Visibility of knowledge

Project Title: Visibility of knowledge

Project Investigators:

Partner:

Project Funder:

Description:

What problem are we solving?

Bringing together a team of humanists and computer scientists, we are interested in understanding how visual techniques, such as the use of footnotes, diagrams, tables and mimetic representations of objects, were used to engage the public and make new ideas accessible. Rather than focus exclusively on language, we want to know more about the different cultures of scientific representation that accompanied this writing.

Large scale analysis of data helps to answer some questions such as:

How general and universal was the appearance of scientific knowledge during past centuries?

What is the relation between the different practices of scientific illustration and different fields of science?
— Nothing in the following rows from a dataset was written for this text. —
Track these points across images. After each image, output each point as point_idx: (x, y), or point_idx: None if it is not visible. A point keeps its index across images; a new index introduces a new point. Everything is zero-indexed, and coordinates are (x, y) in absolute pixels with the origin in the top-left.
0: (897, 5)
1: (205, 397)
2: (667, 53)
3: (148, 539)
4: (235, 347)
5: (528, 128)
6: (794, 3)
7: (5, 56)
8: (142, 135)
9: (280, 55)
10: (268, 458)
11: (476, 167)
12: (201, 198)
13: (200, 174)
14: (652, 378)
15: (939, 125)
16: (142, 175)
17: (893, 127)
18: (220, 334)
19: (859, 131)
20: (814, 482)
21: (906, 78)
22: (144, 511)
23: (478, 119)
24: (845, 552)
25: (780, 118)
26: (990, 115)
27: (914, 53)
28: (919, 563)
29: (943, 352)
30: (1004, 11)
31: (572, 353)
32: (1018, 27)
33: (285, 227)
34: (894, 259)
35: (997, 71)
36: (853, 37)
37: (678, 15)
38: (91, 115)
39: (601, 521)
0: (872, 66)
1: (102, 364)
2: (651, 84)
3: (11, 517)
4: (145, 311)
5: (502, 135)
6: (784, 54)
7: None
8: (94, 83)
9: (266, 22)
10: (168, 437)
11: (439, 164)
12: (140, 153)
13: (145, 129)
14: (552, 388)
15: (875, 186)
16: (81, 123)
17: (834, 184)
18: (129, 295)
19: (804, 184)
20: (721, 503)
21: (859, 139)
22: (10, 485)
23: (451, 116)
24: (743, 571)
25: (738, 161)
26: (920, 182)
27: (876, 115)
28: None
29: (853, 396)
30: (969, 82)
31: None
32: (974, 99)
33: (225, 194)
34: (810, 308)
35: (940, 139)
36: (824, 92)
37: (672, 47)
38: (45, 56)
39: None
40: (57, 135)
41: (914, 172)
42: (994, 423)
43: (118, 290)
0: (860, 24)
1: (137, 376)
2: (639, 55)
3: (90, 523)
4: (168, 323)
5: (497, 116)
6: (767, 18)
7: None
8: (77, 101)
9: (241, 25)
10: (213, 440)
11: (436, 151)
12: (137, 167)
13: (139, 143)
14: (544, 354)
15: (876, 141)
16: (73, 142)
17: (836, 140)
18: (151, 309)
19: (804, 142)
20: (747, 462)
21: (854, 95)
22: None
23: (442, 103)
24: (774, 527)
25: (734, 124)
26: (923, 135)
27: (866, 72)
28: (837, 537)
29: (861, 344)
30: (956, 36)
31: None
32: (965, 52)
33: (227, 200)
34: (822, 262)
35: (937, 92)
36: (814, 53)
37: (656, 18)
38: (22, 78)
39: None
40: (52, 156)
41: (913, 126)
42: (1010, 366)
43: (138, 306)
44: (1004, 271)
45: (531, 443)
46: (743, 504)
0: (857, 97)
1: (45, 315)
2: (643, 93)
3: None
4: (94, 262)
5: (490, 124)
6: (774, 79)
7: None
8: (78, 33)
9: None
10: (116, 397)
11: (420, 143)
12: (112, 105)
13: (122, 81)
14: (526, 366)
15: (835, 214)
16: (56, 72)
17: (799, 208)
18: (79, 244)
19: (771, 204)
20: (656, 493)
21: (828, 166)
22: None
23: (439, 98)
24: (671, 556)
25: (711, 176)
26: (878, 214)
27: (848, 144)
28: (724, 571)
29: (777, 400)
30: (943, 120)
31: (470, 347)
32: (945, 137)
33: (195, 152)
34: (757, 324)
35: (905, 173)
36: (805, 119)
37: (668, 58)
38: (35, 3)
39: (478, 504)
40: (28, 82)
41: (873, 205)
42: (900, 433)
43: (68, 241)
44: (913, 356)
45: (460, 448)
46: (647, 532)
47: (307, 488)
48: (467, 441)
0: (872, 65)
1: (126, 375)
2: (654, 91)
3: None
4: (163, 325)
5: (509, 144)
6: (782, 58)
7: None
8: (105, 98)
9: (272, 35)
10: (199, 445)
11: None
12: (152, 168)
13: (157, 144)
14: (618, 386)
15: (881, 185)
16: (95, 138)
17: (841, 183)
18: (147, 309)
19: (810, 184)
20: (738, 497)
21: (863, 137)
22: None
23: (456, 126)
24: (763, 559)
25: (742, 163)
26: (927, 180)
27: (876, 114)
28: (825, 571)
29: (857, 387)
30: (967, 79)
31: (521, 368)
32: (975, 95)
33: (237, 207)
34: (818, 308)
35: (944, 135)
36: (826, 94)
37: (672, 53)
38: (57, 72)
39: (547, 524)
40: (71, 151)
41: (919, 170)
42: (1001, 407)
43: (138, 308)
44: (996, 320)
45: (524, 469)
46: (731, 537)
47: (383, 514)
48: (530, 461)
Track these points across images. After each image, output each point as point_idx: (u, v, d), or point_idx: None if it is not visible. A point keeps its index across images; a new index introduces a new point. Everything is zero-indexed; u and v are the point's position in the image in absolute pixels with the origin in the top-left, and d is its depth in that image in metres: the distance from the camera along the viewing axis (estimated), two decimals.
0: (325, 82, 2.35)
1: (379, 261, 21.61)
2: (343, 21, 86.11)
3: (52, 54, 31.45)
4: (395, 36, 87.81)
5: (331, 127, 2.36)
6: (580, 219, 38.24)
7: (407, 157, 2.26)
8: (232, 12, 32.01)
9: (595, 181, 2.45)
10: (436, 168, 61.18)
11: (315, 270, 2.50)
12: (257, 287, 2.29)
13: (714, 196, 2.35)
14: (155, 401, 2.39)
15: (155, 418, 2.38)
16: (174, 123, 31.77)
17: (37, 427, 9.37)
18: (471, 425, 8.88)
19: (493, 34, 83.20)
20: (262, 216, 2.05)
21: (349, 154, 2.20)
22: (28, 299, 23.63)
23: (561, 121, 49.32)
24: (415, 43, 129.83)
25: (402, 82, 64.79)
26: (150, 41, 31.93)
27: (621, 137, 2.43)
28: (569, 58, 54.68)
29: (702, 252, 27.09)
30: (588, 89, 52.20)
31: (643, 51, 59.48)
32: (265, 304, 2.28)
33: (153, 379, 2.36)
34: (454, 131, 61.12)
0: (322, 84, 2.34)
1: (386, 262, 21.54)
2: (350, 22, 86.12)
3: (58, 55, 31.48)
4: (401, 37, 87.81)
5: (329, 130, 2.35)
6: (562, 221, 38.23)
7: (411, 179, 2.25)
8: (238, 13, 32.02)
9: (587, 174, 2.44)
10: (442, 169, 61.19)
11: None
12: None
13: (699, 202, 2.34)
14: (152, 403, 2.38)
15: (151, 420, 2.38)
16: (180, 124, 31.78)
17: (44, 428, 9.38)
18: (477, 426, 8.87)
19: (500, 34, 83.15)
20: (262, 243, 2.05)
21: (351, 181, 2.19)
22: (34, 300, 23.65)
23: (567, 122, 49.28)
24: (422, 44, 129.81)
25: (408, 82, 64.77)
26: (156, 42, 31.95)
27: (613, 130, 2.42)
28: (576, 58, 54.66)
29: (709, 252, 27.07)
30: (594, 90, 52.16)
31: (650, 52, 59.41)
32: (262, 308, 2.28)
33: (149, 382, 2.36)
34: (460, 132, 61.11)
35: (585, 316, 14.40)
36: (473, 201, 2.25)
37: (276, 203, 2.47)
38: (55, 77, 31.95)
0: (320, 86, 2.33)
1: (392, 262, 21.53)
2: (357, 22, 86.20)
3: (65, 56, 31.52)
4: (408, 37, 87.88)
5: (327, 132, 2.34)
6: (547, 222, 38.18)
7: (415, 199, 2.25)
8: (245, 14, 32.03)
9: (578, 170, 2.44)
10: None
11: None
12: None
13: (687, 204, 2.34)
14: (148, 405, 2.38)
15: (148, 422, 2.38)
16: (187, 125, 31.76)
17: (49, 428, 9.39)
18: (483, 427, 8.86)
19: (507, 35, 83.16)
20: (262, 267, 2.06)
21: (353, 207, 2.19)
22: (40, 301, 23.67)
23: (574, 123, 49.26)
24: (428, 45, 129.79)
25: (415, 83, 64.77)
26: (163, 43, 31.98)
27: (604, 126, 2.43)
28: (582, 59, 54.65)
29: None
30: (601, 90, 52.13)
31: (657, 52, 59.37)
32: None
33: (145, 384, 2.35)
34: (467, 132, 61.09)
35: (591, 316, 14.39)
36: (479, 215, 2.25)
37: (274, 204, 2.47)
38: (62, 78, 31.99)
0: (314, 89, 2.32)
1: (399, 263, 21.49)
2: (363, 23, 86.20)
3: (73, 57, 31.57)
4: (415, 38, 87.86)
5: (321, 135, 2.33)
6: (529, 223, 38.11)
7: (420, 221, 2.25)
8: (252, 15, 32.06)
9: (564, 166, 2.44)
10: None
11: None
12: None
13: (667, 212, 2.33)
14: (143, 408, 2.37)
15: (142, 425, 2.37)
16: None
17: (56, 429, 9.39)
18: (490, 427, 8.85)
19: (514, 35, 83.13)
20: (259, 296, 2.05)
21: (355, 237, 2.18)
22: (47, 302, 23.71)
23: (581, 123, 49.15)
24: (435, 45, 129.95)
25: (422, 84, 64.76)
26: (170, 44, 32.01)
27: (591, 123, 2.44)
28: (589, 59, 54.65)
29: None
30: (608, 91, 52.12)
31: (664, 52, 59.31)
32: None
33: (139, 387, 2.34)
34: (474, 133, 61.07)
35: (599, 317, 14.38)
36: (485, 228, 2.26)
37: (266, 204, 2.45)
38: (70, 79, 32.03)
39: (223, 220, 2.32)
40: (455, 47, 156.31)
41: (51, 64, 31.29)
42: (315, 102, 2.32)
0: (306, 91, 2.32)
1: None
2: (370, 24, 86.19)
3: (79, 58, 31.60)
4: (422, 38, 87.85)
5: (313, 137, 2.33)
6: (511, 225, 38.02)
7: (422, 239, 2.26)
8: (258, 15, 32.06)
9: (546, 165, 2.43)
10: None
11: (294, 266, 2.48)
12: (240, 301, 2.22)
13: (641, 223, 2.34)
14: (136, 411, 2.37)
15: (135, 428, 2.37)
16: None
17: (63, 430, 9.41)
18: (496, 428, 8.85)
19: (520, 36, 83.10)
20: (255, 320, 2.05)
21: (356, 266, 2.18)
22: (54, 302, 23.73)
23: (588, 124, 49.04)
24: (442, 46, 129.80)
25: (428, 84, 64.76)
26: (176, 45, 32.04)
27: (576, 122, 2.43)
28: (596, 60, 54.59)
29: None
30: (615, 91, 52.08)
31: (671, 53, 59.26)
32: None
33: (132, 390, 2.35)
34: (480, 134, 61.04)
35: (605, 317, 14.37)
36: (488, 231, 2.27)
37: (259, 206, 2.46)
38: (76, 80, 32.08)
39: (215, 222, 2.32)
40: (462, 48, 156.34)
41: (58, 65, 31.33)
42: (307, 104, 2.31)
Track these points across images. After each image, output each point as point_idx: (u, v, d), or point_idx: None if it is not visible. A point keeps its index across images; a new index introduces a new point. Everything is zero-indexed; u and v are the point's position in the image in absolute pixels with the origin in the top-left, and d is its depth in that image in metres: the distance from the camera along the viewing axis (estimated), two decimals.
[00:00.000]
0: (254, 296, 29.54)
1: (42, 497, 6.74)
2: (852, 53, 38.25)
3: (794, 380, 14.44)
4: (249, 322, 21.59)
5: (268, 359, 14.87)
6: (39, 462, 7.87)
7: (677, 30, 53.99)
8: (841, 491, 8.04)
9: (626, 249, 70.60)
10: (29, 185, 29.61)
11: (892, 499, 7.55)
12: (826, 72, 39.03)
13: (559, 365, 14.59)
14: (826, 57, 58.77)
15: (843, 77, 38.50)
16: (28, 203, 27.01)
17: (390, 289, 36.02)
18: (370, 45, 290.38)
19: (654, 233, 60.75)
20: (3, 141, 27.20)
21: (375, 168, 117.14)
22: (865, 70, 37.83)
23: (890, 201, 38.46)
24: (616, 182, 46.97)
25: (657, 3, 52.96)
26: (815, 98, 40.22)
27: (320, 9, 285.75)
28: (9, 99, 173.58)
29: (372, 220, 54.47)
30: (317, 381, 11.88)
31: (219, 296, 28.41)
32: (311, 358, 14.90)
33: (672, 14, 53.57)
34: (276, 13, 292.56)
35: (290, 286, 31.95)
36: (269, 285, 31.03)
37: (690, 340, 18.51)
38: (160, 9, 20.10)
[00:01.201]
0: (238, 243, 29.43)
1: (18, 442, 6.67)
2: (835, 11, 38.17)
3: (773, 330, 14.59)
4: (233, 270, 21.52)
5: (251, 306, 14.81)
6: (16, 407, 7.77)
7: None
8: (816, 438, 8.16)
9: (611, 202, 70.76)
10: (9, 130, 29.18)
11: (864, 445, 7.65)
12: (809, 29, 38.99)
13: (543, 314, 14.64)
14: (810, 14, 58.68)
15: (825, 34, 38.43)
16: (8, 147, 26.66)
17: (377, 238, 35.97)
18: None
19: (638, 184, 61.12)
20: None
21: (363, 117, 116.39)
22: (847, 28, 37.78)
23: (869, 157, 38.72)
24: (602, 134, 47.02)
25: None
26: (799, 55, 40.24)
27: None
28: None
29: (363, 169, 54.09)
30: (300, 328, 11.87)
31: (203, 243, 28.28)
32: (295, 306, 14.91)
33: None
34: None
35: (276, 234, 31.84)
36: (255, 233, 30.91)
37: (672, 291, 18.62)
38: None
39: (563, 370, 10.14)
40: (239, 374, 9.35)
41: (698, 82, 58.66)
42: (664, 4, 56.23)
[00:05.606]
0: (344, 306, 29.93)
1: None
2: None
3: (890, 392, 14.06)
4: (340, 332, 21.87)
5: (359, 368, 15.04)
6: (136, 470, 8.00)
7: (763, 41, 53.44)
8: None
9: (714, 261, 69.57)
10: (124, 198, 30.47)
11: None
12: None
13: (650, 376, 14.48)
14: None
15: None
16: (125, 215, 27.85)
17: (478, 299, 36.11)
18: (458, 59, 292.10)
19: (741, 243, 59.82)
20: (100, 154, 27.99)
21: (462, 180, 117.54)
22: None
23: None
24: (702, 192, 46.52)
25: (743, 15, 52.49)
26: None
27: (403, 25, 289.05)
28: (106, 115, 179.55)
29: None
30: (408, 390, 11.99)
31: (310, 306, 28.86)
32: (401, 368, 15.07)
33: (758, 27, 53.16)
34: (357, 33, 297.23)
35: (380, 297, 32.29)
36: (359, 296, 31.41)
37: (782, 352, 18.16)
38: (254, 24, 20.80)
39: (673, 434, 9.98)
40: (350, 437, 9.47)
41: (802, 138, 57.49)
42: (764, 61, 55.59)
Any mainstream practice? why?

The impact will be not only the new understanding of the past but also starting a new way and resources to be used by others.

Datasets

The aim of this project is to use pattern recognition and machine learning techniques to study the appearance of scientific knowledge throughout the years. Two datasets were used for the purpose of the study.

Eighteen Century Collections Online (ECCO) consists of approximately 150,000 manuscripts and around 32 million page images published between 1700-1800 AD. The second dataset is periodicals from the National Academy of Science (NAS) which consists of OS 800 manuscripts and 0.6 million images.

For ECCO three separate datasets are created, 27,000 for containing footnote or not, around 22,000 for containing Table or not and 10,000 for containing footnote, Table and/or Illustration

Approximately 20,000 images from the NAS dataset are labels for containing or being footnote, table, and/or illustration as these visual features might co-appear in a page.

These labeled datasets were used along with pattern extraction and machine learning methods for accurate and automatic detection of visual features. The variable nature of these features and also large scale nature of data were the two main challenges of this project and we tackled the problem with different approaches for a footnote, table, and illustration detection.

The footnote detection of ECCO, data, training data is published along with paper so the results can be reproduced, used, and analyzed along with metadata for further investigation from the historical perspective.

The first impact of this work is using machine learning methods to investigate many hypotheses form the human science perspective and the second and more important is getting pattern recognition for large scale datasets. Another main impact is building a bridge between humanistic perspective and computer science techniques so the hypothesis can be tested in a large scale.